Der 2.  WW war ein Desaster....Katastrophale Story, maximal schlechte GCI...
Der Snider Cut hat gezeigt , jedenfalls mir... das nicht DC oder der andere Regisseure Schuld an dem  "Flopp" war sondern Snider selber...
Alle seine Filme einschließlich seinem letzten Zombie Film zeigen das Problem an seinen Filmen...zu lang, zu viele unwichtige Szenen, zu viele langweilige Szenen  und Charaktere die so leer sind wie nen Nutellaglas bei einem 3 Kinder Haushalt...


----------



## HerrHartz (5. Juli 2021)

Phone schrieb:


> Der 2.  WW war ein Desaster....Katastrophale Story, maximal schlechte GCI...
> Der Snider Cut hat gezeigt , jedenfalls mir... das nicht DC oder der andere Regisseure Schuld an dem  "Flopp" war sondern Snider selber...
> Alle seine Filme einschließlich seinem letzten Zombie Film zeigen das Problem an seinen Filmen...zu lang, zu viele unwichtige Szenen, zu viele langweilige Szenen  und Charaktere die so leer sind wie nen Nutellaglas bei einem 3 Kinder Haushalt...


Na, wenn du das sagst muss es ja stimmen....


----------



## Phone (5. Juli 2021)

HerrHartz schrieb:


> Na, wenn du das sagst muss es ja stimmen....


Und ? Weil du das Gegenteil behauptest muss es stimmen?  Ach ja du hast ja eigentlich nichts gesagt außer heiße Luft von dir gegeben..


----------



## Rabowke (5. Juli 2021)

HerrHartz schrieb:


> Na, wenn du das sagst muss es ja stimmen....


... ich sage das auch, der 1. WW Film war wirklich gelungen, der zweite leider absoluter Müll. Was eigentlich echt ein Wunder ist bei dem Cast: Chris Pine, Gal Gadot, Pedro Pascal (!) ... und sie haben es massiv vergeigt.


----------



## inano (5. Juli 2021)

Phone schrieb:


> Der 2.  WW war ein Desaster....Katastrophale Story, maximal schlechte GCI...
> Der Snider Cut hat gezeigt , jedenfalls mir... das nicht DC oder der andere Regisseure Schuld an dem  "Flopp" war sondern Snider selber...
> Alle seine Filme einschließlich seinem letzten Zombie Film zeigen das Problem an seinen Filmen...zu lang, zu viele unwichtige Szenen, zu viele langweilige Szenen  und Charaktere die so leer sind wie nen Nutellaglas bei einem 3 Kinder Haushalt...

........

(SCHRIFTLICHE AUFGABE A): Entnimm dem Textauszug den Abschnitt, der mit den Worten „Und ? Weil du“ beginnt und mit „Rabowke (5. Juli 2021)“ endet, und gib ihn wortgetreu wieder.
(SCHRIFTLICHE AUFGABE B): Welche Schauspieler zählt Rabowke im Textauszug beim Cast auf?
Die Einträge stehen in keinem Zusammenhang mit dem Textauszug.

........

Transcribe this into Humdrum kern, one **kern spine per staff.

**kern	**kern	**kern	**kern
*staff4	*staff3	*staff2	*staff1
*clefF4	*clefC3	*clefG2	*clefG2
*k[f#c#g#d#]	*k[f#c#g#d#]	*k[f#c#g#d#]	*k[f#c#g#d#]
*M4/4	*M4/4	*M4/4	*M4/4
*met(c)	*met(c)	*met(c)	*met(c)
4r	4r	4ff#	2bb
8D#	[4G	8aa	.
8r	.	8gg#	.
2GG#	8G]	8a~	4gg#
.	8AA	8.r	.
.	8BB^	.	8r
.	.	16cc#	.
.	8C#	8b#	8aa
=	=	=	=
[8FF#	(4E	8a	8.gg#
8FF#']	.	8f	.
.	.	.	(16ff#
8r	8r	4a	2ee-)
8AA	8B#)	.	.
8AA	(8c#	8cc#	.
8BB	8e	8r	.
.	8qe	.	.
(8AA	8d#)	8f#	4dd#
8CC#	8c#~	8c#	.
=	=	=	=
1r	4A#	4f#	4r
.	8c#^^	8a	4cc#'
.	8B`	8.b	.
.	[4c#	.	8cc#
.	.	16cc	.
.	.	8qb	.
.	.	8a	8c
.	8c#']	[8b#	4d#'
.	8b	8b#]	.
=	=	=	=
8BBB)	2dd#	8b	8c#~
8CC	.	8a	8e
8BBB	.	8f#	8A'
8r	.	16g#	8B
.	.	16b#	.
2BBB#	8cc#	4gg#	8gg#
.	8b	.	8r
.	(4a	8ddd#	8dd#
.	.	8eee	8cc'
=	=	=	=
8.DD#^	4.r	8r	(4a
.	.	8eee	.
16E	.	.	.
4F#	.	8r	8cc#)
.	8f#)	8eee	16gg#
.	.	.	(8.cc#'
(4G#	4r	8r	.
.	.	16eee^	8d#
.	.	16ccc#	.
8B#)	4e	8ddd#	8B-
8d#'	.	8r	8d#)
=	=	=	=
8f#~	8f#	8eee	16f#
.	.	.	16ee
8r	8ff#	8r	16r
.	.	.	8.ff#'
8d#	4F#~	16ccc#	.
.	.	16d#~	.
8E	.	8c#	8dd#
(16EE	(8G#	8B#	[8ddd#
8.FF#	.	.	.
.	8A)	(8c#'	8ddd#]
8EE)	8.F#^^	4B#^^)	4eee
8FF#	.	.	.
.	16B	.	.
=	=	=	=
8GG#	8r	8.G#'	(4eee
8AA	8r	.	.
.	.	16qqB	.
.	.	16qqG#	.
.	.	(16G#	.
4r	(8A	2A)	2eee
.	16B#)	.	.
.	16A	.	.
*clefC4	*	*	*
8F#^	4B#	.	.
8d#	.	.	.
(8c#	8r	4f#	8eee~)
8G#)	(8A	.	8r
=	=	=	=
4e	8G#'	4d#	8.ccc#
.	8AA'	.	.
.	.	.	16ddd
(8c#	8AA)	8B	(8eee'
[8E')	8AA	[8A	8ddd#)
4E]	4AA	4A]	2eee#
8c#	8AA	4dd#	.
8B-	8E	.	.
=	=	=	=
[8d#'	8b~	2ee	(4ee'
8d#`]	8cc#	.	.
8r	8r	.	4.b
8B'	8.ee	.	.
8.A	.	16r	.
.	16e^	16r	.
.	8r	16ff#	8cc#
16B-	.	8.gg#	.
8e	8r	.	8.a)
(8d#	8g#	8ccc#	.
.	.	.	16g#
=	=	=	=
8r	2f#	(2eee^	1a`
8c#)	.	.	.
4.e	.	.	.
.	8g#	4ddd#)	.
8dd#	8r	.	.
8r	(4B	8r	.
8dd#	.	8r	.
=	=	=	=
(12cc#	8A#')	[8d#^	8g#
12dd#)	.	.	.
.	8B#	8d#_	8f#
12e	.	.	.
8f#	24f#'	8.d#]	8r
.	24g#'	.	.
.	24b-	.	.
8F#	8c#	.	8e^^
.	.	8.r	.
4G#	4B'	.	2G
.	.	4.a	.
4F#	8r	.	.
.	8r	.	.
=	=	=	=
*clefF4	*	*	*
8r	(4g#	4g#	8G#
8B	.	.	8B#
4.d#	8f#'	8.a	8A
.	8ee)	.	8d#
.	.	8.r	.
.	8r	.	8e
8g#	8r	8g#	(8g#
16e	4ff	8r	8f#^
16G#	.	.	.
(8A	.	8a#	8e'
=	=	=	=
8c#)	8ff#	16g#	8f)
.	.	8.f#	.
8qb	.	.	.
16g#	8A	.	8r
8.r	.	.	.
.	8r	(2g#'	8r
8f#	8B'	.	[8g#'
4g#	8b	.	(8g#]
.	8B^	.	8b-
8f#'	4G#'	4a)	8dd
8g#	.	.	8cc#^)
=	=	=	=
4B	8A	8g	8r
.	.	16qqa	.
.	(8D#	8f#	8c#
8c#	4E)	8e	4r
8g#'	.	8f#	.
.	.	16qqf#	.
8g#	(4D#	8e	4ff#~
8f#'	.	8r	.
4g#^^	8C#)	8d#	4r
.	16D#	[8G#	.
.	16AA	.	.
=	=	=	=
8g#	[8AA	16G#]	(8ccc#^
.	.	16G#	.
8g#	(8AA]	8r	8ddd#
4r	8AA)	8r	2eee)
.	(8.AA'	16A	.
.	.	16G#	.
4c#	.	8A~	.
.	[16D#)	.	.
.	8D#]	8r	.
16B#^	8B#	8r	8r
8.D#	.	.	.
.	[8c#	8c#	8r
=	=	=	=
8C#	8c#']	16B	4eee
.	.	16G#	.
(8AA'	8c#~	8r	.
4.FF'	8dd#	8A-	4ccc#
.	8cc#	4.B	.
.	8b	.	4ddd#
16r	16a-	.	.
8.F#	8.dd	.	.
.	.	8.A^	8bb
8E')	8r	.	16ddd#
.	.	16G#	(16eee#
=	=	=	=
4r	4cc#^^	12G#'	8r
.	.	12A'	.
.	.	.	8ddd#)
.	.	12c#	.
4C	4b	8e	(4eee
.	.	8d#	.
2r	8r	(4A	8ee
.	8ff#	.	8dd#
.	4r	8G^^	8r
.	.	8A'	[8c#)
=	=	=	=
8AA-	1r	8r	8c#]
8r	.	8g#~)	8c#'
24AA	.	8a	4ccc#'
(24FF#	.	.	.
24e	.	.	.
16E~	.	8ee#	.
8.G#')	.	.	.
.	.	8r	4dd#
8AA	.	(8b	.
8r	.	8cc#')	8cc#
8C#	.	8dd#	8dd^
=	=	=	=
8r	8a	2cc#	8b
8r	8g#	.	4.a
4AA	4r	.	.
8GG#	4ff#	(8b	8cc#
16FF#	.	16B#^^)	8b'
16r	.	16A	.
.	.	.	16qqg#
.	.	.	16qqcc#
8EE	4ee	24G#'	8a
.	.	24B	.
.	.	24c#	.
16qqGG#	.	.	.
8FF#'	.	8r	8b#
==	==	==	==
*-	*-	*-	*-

........

(FERTIGE ANTWORT A):
Und ? Weil du das Gegenteil behauptest muss es stimmen?  Ach ja du hast ja eigentlich nichts gesagt außer heiße Luft von dir gegeben..


----------



## Rabowke (5. Juli 2021)

(FERTIGE ANTWORT B): Chris Pine, Gal Gadot und Pedro Pascal.